Lights, Camera, FUNday!

Had enough turkey, cranberry sauce and football games? Had enough drunk uncles, rowdy second cousins and unsolicited psychoanalysis from your loving family? Gain 10lbs in one day? Well, fear not. It’s all over now (until next year, or unless you’re not American in which case go eat as much as you can until you feel like you could burst so you know what it feels like here, ugh), so sit back, relax, and save room for dessert: FUNday is back and this week, it’s astonshing. Well, it’s a tale. Actually, it’s both!

Astonishing Tales #3
Jun 2009

Marvel’s anthology series for 2009, Astonishing Tales, lasted 6 issues, a shortened sequel to its predecessor that also used a recycled title from years past, the 12-issue Marvel Comics Presents. Astonishing Tales originally started as digital comics on the Marvel.com website, containing material already seen by subscribers. Puck makes a single panel cameo appearance in one story.

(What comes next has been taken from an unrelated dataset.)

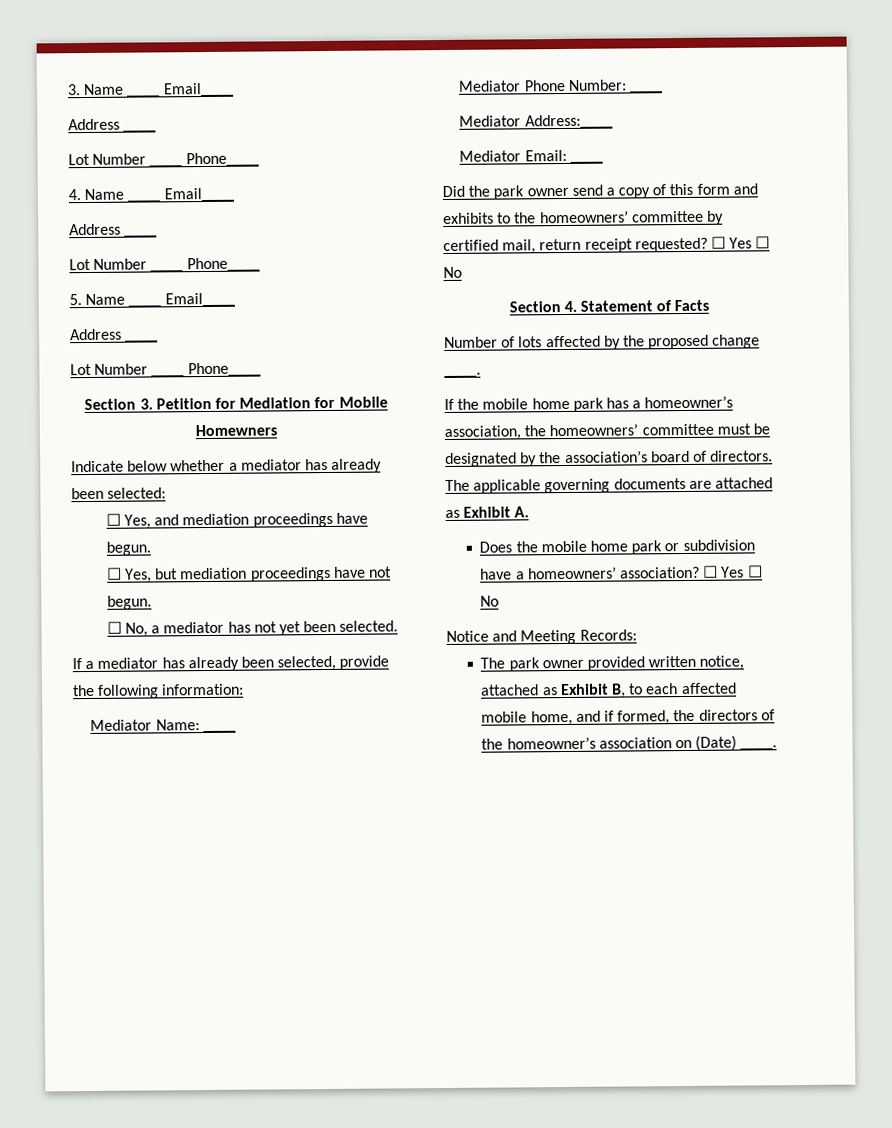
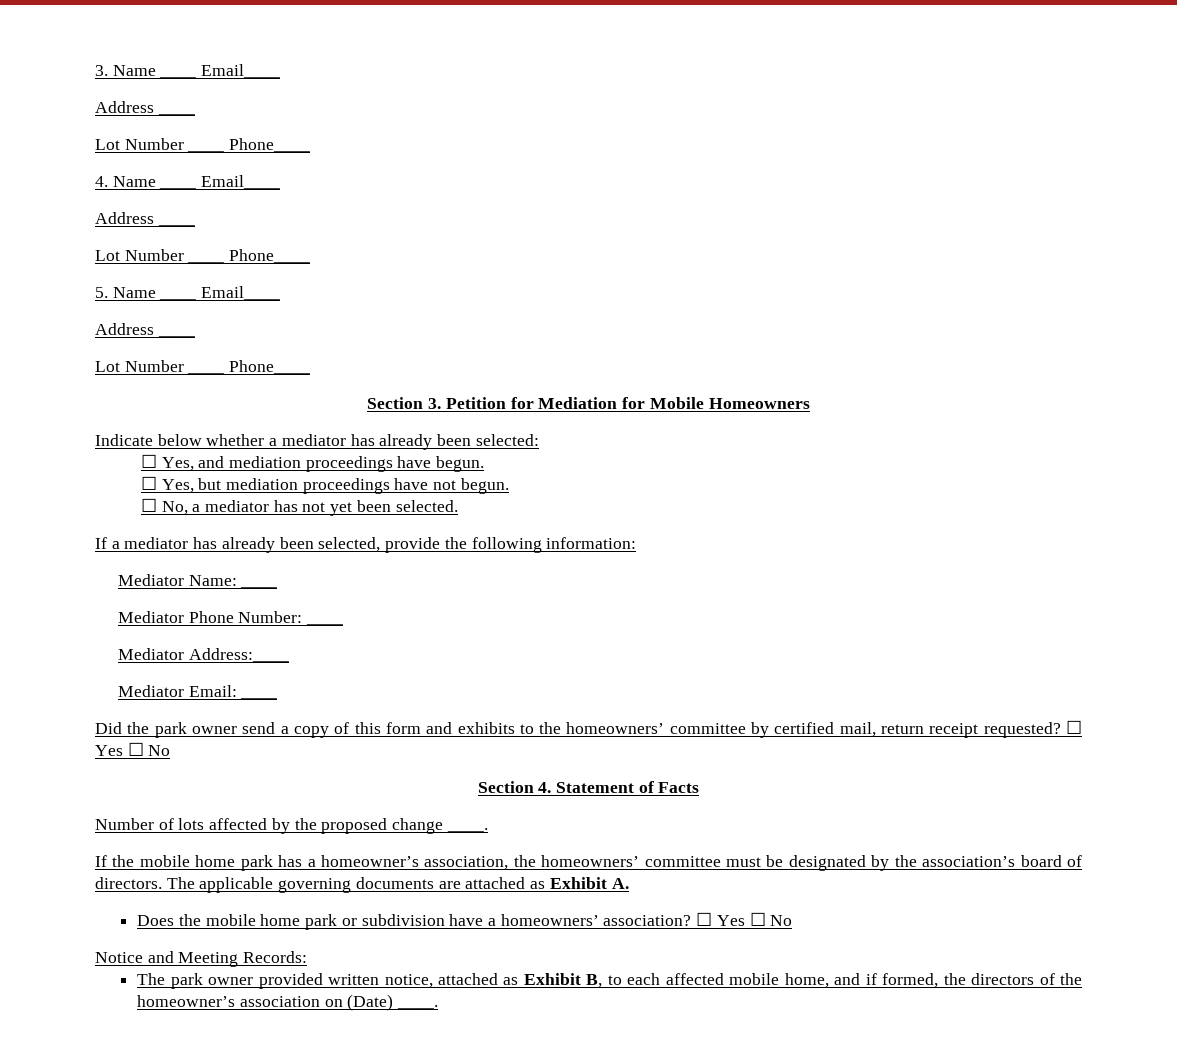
[195,424,277,437] Homewners -> [708,398,810,409] Homeowners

The third of four stories is, “Civil War”, the third of six 8pg installments of “Bobby and Sam in Mojoworld”, previously printed as a digital comic series titled, “Astonishing Tales: Mojoworld” This madcap parody of the film and entertainment business features Mojo, who challenges Cannonball and Sunspot to make eight movies in one month. Of course, they recruit dozens and dozens of Marvel’s heroes and villains to be the cast and crew, which overlaps the film parody on top of the Marvel Universe in a very clever way. On top of that, the plot of this episode is a parody itself of Marvel’s Civil War crossover, set instead in America’s Civil War.

It should be noted that most of the cast of the movies are A-list Marvel characters and lesser-known characters are in the crew. However, the A-list cast doesn’t fare too well in this episode: Captain America wears an absurd powdered wig over his mask, Iron Man looks ridiculous wearing Union Blues over his armor, and Luke Cage is simply hilarious in a particularly awful Clark Gable toupee. The crew are spared these indignities, as they are just dressed as themselves while they apply makeup to the cast, serve drinks and carry stage equipment. In one panel, a cartoon Puck is shown carrying a stage light.

Credits for this story are w-Jonathan Hickman and a-Nick Pitarra, who do an excellent job writing and illustrating a complex and funny story that manages to include dozens and dozens of Marvel characters, sometimes all in the same panel!